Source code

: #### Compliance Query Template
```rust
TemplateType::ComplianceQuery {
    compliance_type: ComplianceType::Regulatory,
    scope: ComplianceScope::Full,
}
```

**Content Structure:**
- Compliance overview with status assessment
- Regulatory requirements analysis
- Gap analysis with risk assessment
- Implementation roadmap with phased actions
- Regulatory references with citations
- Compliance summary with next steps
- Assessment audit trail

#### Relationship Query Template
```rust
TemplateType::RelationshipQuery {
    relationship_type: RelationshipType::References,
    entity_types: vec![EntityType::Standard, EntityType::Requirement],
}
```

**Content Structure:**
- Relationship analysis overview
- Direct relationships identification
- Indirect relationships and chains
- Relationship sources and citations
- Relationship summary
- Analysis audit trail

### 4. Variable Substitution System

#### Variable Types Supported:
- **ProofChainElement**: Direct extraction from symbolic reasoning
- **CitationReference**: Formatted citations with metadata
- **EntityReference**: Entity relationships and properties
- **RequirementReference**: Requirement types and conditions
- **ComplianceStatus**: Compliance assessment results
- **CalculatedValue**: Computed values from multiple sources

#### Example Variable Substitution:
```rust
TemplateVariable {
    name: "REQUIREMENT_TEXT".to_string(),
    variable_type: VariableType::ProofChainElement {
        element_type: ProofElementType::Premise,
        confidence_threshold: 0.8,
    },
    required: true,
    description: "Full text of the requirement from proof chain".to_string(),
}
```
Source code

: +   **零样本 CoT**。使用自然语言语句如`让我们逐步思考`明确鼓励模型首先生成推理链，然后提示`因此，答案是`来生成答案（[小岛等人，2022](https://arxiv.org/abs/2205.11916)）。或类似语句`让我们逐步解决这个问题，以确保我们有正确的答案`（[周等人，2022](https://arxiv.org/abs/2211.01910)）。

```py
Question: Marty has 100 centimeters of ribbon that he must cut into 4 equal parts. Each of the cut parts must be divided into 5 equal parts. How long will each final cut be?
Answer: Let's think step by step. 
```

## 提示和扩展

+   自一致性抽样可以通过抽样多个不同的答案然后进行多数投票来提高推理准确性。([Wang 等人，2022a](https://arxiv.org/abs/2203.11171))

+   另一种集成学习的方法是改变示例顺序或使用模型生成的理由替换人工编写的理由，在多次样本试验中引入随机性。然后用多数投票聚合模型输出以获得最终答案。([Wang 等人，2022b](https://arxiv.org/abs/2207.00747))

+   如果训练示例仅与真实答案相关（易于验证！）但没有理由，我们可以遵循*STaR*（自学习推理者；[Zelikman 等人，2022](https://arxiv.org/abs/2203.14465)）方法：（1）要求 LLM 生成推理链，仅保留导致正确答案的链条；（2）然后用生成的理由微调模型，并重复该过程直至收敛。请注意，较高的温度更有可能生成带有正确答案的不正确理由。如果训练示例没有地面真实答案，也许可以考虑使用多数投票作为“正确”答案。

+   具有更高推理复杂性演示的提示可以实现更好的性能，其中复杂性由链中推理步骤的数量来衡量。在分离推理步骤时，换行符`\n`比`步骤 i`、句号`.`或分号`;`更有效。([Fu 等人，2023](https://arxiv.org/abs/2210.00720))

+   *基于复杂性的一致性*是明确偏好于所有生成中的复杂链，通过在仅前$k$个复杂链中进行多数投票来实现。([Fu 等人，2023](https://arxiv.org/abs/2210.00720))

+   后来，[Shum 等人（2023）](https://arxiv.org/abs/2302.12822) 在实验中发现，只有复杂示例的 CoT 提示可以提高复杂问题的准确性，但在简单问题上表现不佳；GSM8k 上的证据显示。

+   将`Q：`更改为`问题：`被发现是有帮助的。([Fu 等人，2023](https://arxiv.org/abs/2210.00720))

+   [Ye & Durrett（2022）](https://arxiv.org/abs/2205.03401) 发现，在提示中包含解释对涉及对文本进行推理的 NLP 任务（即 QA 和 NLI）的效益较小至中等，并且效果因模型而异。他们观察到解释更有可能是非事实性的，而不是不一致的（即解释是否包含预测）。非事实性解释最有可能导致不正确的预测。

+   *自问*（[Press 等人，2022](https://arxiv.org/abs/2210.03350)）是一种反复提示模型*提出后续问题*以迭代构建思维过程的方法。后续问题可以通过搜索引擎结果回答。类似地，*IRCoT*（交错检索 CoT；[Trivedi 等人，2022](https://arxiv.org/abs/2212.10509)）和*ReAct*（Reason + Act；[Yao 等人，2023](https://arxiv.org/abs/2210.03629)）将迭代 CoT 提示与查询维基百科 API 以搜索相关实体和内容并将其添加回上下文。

----------

§ Problem to work on
Output the records in full, keeping them exactly as they are.

§ Answer to this problem
Source code

: #### Compliance Query Template
```rust
TemplateType::ComplianceQuery {
    compliance_type: ComplianceType::Regulatory,
    scope: ComplianceScope::Full,
}
```

**Content Structure:**
- Compliance overview with status assessment
- Regulatory requirements analysis
- Gap analysis with risk assessment
- Implementation roadmap with phased actions
- Regulatory references with citations
- Compliance summary with next steps
- Assessment audit trail

#### Relationship Query Template
```rust
TemplateType::RelationshipQuery {
    relationship_type: RelationshipType::References,
    entity_types: vec![EntityType::Standard, EntityType::Requirement],
}
```

**Content Structure:**
- Relationship analysis overview
- Direct relationships identification
- Indirect relationships and chains
- Relationship sources and citations
- Relationship summary
- Analysis audit trail

### 4. Variable Substitution System

#### Variable Types Supported:
- **ProofChainElement**: Direct extraction from symbolic reasoning
- **CitationReference**: Formatted citations with metadata
- **EntityReference**: Entity relationships and properties
- **RequirementReference**: Requirement types and conditions
- **ComplianceStatus**: Compliance assessment results
- **CalculatedValue**: Computed values from multiple sources

#### Example Variable Substitution:
```rust
TemplateVariable {
    name: "REQUIREMENT_TEXT".to_string(),
    variable_type: VariableType::ProofChainElement {
        element_type: ProofElementType::Premise,
        confidence_threshold: 0.8,
    },
    required: true,
    description: "Full text of the requirement from proof chain".to_string(),
}
```
Source code

: +   **零样本 CoT**。使用自然语言语句如`让我们逐步思考`明确鼓励模型首先生成推理链，然后提示`因此，答案是`来生成答案（[小岛等人，2022](https://arxiv.org/abs/2205.11916)）。或类似语句`让我们逐步解决这个问题，以确保我们有正确的答案`（[周等人，2022](https://arxiv.org/abs/2211.01910)）。

```py
Question: Marty has 100 centimeters of ribbon that he must cut into 4 equal parts. Each of the cut parts must be divided into 5 equal parts. How long will each final cut be?
Answer: Let's think step by step. 
```

## 提示和扩展

+   自一致性抽样可以通过抽样多个不同的答案然后进行多数投票来提高推理准确性。([Wang 等人，2022a](https://arxiv.org/abs/2203.11171))

+   另一种集成学习的方法是改变示例顺序或使用模型生成的理由替换人工编写的理由，在多次样本试验中引入随机性。然后用多数投票聚合模型输出以获得最终答案。([Wang 等人，2022b](https://arxiv.org/abs/2207.00747))

+   如果训练示例仅与真实答案相关（易于验证！）但没有理由，我们可以遵循*STaR*（自学习推理者；[Zelikman 等人，2022](https://arxiv.org/abs/2203.14465)）方法：（1）要求 LLM 生成推理链，仅保留导致正确答案的链条；（2）然后用生成的理由微调模型，并重复该过程直至收敛。请注意，较高的温度更有可能生成带有正确答案的不正确理由。如果训练示例没有地面真实答案，也许可以考虑使用多数投票作为“正确”答案。

+   具有更高推理复杂性演示的提示可以实现更好的性能，其中复杂性由链中推理步骤的数量来衡量。在分离推理步骤时，换行符`\n`比`步骤 i`、句号`.`或分号`;`更有效。([Fu 等人，2023](https://arxiv.org/abs/2210.00720))

+   *基于复杂性的一致性*是明确偏好于所有生成中的复杂链，通过在仅前$k$个复杂链中进行多数投票来实现。([Fu 等人，2023](https://arxiv.org/abs/2210.00720))

+   后来，[Shum 等人（2023）](https://arxiv.org/abs/2302.12822) 在实验中发现，只有复杂示例的 CoT 提示可以提高复杂问题的准确性，但在简单问题上表现不佳；GSM8k 上的证据显示。

+   将`Q：`更改为`问题：`被发现是有帮助的。([Fu 等人，2023](https://arxiv.org/abs/2210.00720))

+   [Ye & Durrett（2022）](https://arxiv.org/abs/2205.03401) 发现，在提示中包含解释对涉及对文本进行推理的 NLP 任务（即 QA 和 NLI）的效益较小至中等，并且效果因模型而异。他们观察到解释更有可能是非事实性的，而不是不一致的（即解释是否包含预测）。非事实性解释最有可能导致不正确的预测。

+   *自问*（[Press 等人，2022](https://arxiv.org/abs/2210.03350)）是一种反复提示模型*提出后续问题*以迭代构建思维过程的方法。后续问题可以通过搜索引擎结果回答。类似地，*IRCoT*（交错检索 CoT；[Trivedi 等人，2022](https://arxiv.org/abs/2212.10509)）和*ReAct*（Reason + Act；[Yao 等人，2023](https://arxiv.org/abs/2210.03629)）将迭代 CoT 提示与查询维基百科 API 以搜索相关实体和内容并将其添加回上下文。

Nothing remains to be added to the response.